__Activity__
Please repeat the lines below exactly. Begin with the line containing "For each pixel u v, give camera depth d (millimetres)." and go on through the line containing "363 371 149000".
-=-=-
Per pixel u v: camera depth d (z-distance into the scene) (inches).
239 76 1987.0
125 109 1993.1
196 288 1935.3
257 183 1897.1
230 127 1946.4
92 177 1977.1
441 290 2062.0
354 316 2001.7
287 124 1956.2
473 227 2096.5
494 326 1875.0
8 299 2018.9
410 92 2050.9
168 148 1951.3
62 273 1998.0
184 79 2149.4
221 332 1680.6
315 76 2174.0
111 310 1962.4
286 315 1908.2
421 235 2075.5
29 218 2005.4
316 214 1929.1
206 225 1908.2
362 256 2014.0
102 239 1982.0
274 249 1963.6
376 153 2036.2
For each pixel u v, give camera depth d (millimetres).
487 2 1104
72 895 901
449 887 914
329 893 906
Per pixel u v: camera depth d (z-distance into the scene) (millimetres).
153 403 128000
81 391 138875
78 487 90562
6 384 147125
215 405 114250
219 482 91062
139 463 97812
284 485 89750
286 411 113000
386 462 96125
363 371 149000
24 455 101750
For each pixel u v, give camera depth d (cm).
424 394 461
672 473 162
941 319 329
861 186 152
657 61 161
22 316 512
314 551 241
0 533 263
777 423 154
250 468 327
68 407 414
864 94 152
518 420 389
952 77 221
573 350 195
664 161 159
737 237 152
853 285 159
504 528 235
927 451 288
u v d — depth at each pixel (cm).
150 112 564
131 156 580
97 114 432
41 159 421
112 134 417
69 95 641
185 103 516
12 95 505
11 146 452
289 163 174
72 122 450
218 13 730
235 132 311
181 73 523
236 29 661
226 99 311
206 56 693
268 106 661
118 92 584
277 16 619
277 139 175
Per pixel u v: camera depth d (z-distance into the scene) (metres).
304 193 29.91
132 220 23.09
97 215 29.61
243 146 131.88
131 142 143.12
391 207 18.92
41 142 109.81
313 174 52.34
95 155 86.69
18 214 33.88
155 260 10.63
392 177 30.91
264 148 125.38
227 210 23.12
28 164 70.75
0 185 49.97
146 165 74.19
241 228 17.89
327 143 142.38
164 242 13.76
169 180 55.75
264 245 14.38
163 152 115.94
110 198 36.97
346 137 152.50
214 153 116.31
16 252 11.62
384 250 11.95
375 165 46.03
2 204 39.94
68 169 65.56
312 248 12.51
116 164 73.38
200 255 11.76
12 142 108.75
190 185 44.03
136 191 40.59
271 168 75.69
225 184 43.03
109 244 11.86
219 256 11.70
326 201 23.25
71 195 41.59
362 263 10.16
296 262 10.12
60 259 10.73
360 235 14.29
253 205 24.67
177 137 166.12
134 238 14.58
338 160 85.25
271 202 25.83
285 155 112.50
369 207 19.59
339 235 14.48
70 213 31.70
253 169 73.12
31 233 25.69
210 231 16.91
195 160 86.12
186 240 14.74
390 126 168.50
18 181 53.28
-=-=-
__Task answer__
For each pixel u v, give camera depth d (millimetres).
487 2 1104
72 895 901
449 887 914
329 893 906
Per pixel u v: camera depth d (z-distance into the scene) (millimetres).
153 403 128000
81 391 138875
78 487 90562
6 384 147125
215 405 114250
219 482 91062
139 463 97812
284 485 89750
286 411 113000
386 462 96125
363 371 149000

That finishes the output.